Wenn es nach Prof. Thomas Rudel von der Julius-Maximilians-Universität Würzburg und dem biopharmazeutischen Unternehmen Aeterna Zentaris in Frankfurt geht, könnte es in Zukunft möglicherweise signifikante Verstärkung im Kampf gegen die weltweite Corona-Pandemie geben: eine Impfung, die nicht mit der Spritze verabreicht wird, sondern als Kapsel, die einfach geschluckt werden kann. Die präklinische Entwicklung hat bereits begonnen.

Thomas Rudel ist Inhaber des Lehrstuhls für Mikrobiologie an der Julius-Maximilians-Universität Würzburg (JMU) und hatte bereits vor gut einem Jahr die Idee für die orale Schutzimpfung: „Wir verwenden einen Ansatz, der schon seit vielen Jahren, millionenfach als Schutz vor einer Typhus-Infektion im Einsatz ist“. Der orale Typhus-Impfstoff basiert auf einem speziellen Bakterienstamm, Salmonella Typhi Ty21a.

Mit diesem Bakterienstamm arbeiten jetzt auch Rudel und die Wissenschaftlerinnen und Wissenschaftler in seinem Labor – mit einer bedeutenden Modifikation: „Wir haben die Bakterien so programmiert, dass sie SARS-CoV-2-Antigene produzieren“, erklärt der Mikrobiologe. Unterstützt wurde Rudel dabei von der Mikrobiologin Dr. Birgit Bergmann. In einer Kapsel vor dem Angriff der Magensäure geschützt, sollen die Bakterien nach der Passage durch den Magen im Dünndarm des Menschen ihre Wirkung entfalten. Der wissenschaftliche Ansatz geht davon aus, dass die Bakterien dort die Antigene dem Immunsystem präsentieren können.

„Spezielle Zellen in der Darmwand sollen dafür sorgen, dass Bakterien und die Antigene von Immunzellen aufgenommen und in lymphoides Gewebe weitertransportiert werden“, sagt Rudel. Dort könnten sie wiederum andere Zellen des Immunsystems aktivieren – sogenannte B- und T-Zellen – und eine Immunantwort in Gang setzen. Rudel hofft, dass diese Immunantwort im Erfolgsfall so stark ist, dass alle Schleimhäute des Menschen in Alarmbereitschaft versetzt werden, und in der Folge Coronaviren schon dort am Eindringen in den Körper gehindert werden.

Vorteile liegen auf der Hand

Um auch gegen neu auftretende Virus-Mutationen wirksam zu bleiben, hat Rudels Team die Bakterien so entwickelt, dass diese nicht ein, sondern gleich zwei Antigene produzieren.
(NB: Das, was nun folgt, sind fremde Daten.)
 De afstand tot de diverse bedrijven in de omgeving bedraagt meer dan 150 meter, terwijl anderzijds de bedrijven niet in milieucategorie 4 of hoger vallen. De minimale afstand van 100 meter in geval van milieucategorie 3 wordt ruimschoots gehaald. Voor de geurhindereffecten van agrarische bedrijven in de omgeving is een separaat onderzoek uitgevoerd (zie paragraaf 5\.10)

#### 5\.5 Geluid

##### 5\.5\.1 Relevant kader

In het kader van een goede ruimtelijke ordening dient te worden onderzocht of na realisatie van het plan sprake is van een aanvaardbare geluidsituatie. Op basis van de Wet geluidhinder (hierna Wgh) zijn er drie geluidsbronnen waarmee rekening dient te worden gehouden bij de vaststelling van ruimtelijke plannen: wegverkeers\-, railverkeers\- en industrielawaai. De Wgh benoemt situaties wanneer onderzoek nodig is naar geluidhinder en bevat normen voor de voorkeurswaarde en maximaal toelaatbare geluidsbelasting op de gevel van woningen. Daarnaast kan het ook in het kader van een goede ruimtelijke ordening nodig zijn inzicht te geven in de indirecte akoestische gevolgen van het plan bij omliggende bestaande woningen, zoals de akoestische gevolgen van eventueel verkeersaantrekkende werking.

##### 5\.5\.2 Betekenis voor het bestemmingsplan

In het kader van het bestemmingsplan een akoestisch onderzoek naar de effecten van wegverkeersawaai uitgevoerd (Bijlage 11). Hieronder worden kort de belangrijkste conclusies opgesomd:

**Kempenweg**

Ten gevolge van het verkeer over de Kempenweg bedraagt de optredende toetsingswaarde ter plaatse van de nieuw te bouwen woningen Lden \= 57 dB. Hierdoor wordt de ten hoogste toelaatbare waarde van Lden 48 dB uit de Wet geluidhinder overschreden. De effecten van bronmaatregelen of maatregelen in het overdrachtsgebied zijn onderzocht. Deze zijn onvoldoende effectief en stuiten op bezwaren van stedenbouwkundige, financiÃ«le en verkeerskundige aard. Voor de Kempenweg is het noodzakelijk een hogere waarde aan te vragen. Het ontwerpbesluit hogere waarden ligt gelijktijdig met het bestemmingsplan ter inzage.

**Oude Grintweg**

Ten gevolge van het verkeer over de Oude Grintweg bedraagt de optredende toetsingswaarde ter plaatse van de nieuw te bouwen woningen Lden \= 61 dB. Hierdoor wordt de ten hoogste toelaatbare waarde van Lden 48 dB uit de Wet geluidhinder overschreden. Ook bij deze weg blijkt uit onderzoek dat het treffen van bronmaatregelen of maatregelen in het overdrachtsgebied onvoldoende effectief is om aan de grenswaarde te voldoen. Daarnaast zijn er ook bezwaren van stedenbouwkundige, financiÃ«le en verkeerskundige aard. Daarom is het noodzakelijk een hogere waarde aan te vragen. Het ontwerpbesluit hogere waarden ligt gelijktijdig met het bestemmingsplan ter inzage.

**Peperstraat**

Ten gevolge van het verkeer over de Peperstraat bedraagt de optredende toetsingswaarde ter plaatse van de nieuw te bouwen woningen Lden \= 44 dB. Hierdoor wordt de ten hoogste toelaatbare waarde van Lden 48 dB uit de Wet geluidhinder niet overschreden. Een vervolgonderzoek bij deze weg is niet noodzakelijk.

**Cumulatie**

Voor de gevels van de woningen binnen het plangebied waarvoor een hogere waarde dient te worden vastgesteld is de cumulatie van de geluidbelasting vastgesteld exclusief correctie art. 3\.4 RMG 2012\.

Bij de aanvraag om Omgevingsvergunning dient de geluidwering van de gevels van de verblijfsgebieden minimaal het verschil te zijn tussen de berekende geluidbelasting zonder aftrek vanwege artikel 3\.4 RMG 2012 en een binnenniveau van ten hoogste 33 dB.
Falls also ein Antigen durch eine Virusveränderung nur noch schwach wirksam ist, könnte das zweite Antigen als „Sicherheitsanker“ dienen: Es basiert auf einem Gen, von dem sich gezeigt hat, dass es nur selten mutiert.

Der Impfstoff aus dem fränkischen Labor hätte darüber hinaus gleich mehrere Vorteile: Er wäre günstig herzustellen, einfach zu verabreichen und relativ stabil auch bei normalen Temperaturen.
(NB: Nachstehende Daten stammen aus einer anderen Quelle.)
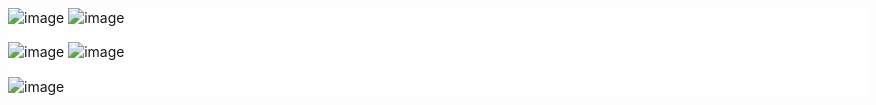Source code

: <img width="487" height="274" alt="image" src="https://github.com/user-attachments/assets/b713ae10-b56f-4e1e-919c-6f364d3849fc" />  <img width="486" height="274" alt="image" src="https://github.com/user-attachments/assets/d0b8c213-9a49-4b2d-b866-8bb137428db5" />

<img width="487" height="274" alt="image" src="https://github.com/user-attachments/assets/f5f89b80-f39f-4bb2-bf5e-10b9b22ae3ad" />  <img width="486" height="274" alt="image" src="https://github.com/user-attachments/assets/f26b8e69-37b4-417a-bd28-9b342912c012" />

<img width="487" height="274" alt="image" src="https://github.com/user-attachments/assets/5e1431ff-d67c-474f-a474-9329696f9d70" />
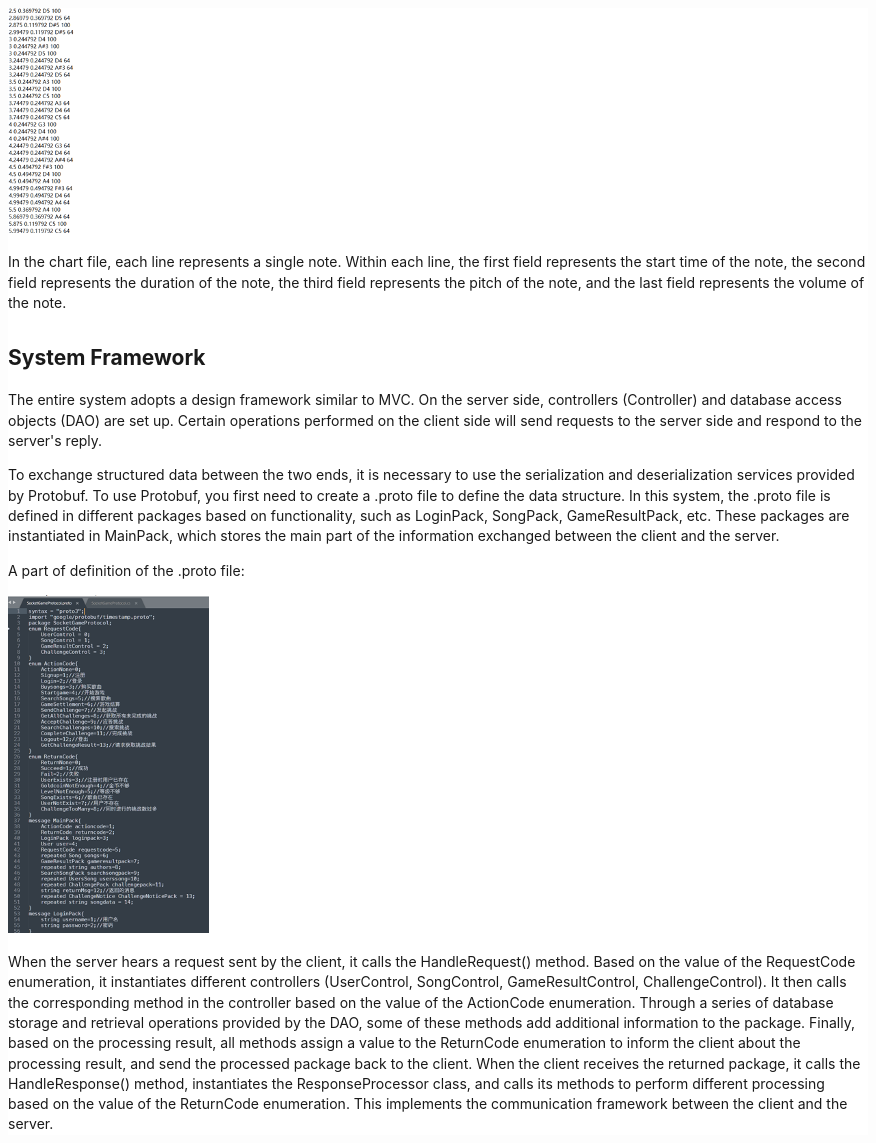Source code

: ![Alt text](images/image-11.png)

In the chart file, each line represents a single note. Within each line, the first field represents the start time of the note, the second field represents the duration of the note, the third field represents the pitch of the note, and the last field represents the volume of the note.

## System Framework

The entire system adopts a design framework similar to MVC. On the server side, controllers (Controller) and database access objects (DAO) are set up. Certain operations performed on the client side will send requests to the server side and respond to the server's reply.

To exchange structured data between the two ends, it is necessary to use the serialization and deserialization services provided by Protobuf. To use Protobuf, you first need to create a .proto file to define the data structure. In this system, the .proto file is defined in different packages based on functionality, such as LoginPack, SongPack, GameResultPack, etc. These packages are instantiated in MainPack, which stores the main part of the information exchanged between the client and the server.

A part of definition of the .proto file:

![Alt text](images/image-12.png)

When the server hears a request sent by the client, it calls the HandleRequest() method. Based on the value of the RequestCode enumeration, it instantiates different controllers (UserControl, SongControl, GameResultControl, ChallengeControl). It then calls the corresponding method in the controller based on the value of the ActionCode enumeration. Through a series of database storage and retrieval operations provided by the DAO, some of these methods add additional information to the package. Finally, based on the processing result, all methods assign a value to the ReturnCode enumeration to inform the client about the processing result, and send the processed package back to the client. When the client receives the returned package, it calls the HandleResponse() method, instantiates the ResponseProcessor class, and calls its methods to perform different processing based on the value of the ReturnCode enumeration. This implements the communication framework between the client and the server.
Optimistisch wie realistisch

Die Entwicklung der Impfstämme und der präklinischen Arbeiten wird finanziell von der Aeterna Zentaris GmbH unterstützt. Die nachfolgenden klinischen Tests würde das Pharmaunternehmen übernehmen. Rudel ist zuversichtlich, dass die dafür nötigen Genehmigungen relativ schnell vorliegen könnten. Bereits vor ein paar Jahren hatte Aeterna Zentaris mit einem ähnlichen Verfahren an einem Impfstoff gegen Prostatakrebs gearbeitet, der kurz vor der Aufnahme klinischer Prüfungen stand und behördlich für die klinische Untersuchung abgesegnet worden war. Auf diesen Erfahrungen kann das Team jetzt aufbauen.
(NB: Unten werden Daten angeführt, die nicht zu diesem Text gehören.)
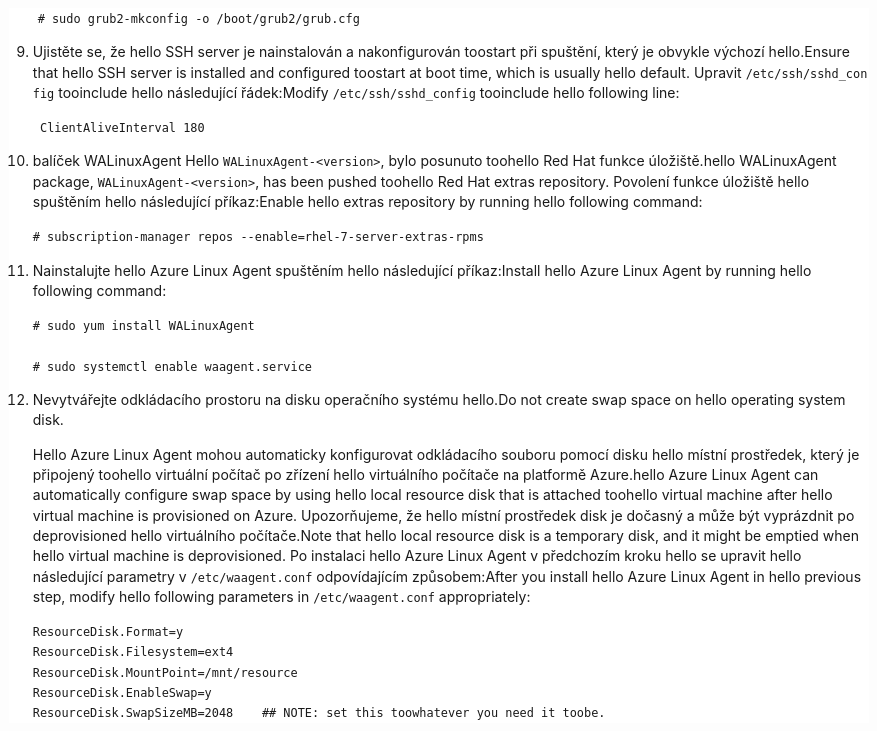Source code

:         # sudo grub2-mkconfig -o /boot/grub2/grub.cfg

9. <span data-ttu-id="f30eb-188">Ujistěte se, že hello SSH server je nainstalován a nakonfigurován toostart při spuštění, který je obvykle výchozí hello.</span><span class="sxs-lookup"><span data-stu-id="f30eb-188">Ensure that hello SSH server is installed and configured toostart at boot time, which is usually hello default.</span></span> <span data-ttu-id="f30eb-189">Upravit `/etc/ssh/sshd_config` tooinclude hello následující řádek:</span><span class="sxs-lookup"><span data-stu-id="f30eb-189">Modify `/etc/ssh/sshd_config` tooinclude hello following line:</span></span>

        ClientAliveInterval 180

10. <span data-ttu-id="f30eb-190">balíček WALinuxAgent Hello `WALinuxAgent-<version>`, bylo posunuto toohello Red Hat funkce úložiště.</span><span class="sxs-lookup"><span data-stu-id="f30eb-190">hello WALinuxAgent package, `WALinuxAgent-<version>`, has been pushed toohello Red Hat extras repository.</span></span> <span data-ttu-id="f30eb-191">Povolení funkce úložiště hello spuštěním hello následující příkaz:</span><span class="sxs-lookup"><span data-stu-id="f30eb-191">Enable hello extras repository by running hello following command:</span></span>

        # subscription-manager repos --enable=rhel-7-server-extras-rpms

11. <span data-ttu-id="f30eb-192">Nainstalujte hello Azure Linux Agent spuštěním hello následující příkaz:</span><span class="sxs-lookup"><span data-stu-id="f30eb-192">Install hello Azure Linux Agent by running hello following command:</span></span>

        # sudo yum install WALinuxAgent

        # sudo systemctl enable waagent.service

12. <span data-ttu-id="f30eb-193">Nevytvářejte odkládacího prostoru na disku operačního systému hello.</span><span class="sxs-lookup"><span data-stu-id="f30eb-193">Do not create swap space on hello operating system disk.</span></span>

    <span data-ttu-id="f30eb-194">Hello Azure Linux Agent mohou automaticky konfigurovat odkládacího souboru pomocí disku hello místní prostředek, který je připojený toohello virtuální počítač po zřízení hello virtuálního počítače na platformě Azure.</span><span class="sxs-lookup"><span data-stu-id="f30eb-194">hello Azure Linux Agent can automatically configure swap space by using hello local resource disk that is attached toohello virtual machine after hello virtual machine is provisioned on Azure.</span></span> <span data-ttu-id="f30eb-195">Upozorňujeme, že hello místní prostředek disk je dočasný a může být vyprázdnit po deprovisioned hello virtuálního počítače.</span><span class="sxs-lookup"><span data-stu-id="f30eb-195">Note that hello local resource disk is a temporary disk, and it might be emptied when hello virtual machine is deprovisioned.</span></span> <span data-ttu-id="f30eb-196">Po instalaci hello Azure Linux Agent v předchozím kroku hello se upravit hello následující parametry v `/etc/waagent.conf` odpovídajícím způsobem:</span><span class="sxs-lookup"><span data-stu-id="f30eb-196">After you install hello Azure Linux Agent in hello previous step, modify hello following parameters in `/etc/waagent.conf` appropriately:</span></span>

        ResourceDisk.Format=y
        ResourceDisk.Filesystem=ext4
        ResourceDisk.MountPoint=/mnt/resource
        ResourceDisk.EnableSwap=y
        ResourceDisk.SwapSizeMB=2048    ## NOTE: set this toowhatever you need it toobe.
Dennoch ist Rudel zurückhaltend optimistisch. Eine Garantie dafür, dass schon bald eine orale Impfung gegen Covid-19 in den Apotheken liege, gebe es nicht, warnt Rudel. Schließlich seien schon viele Wirkstoffe selbst in einem späten Entwicklungsstadium gescheitert, weil sie nicht ausreichend wirksam waren oder unerwartete und unerwünschte Effekte gezeigt haben.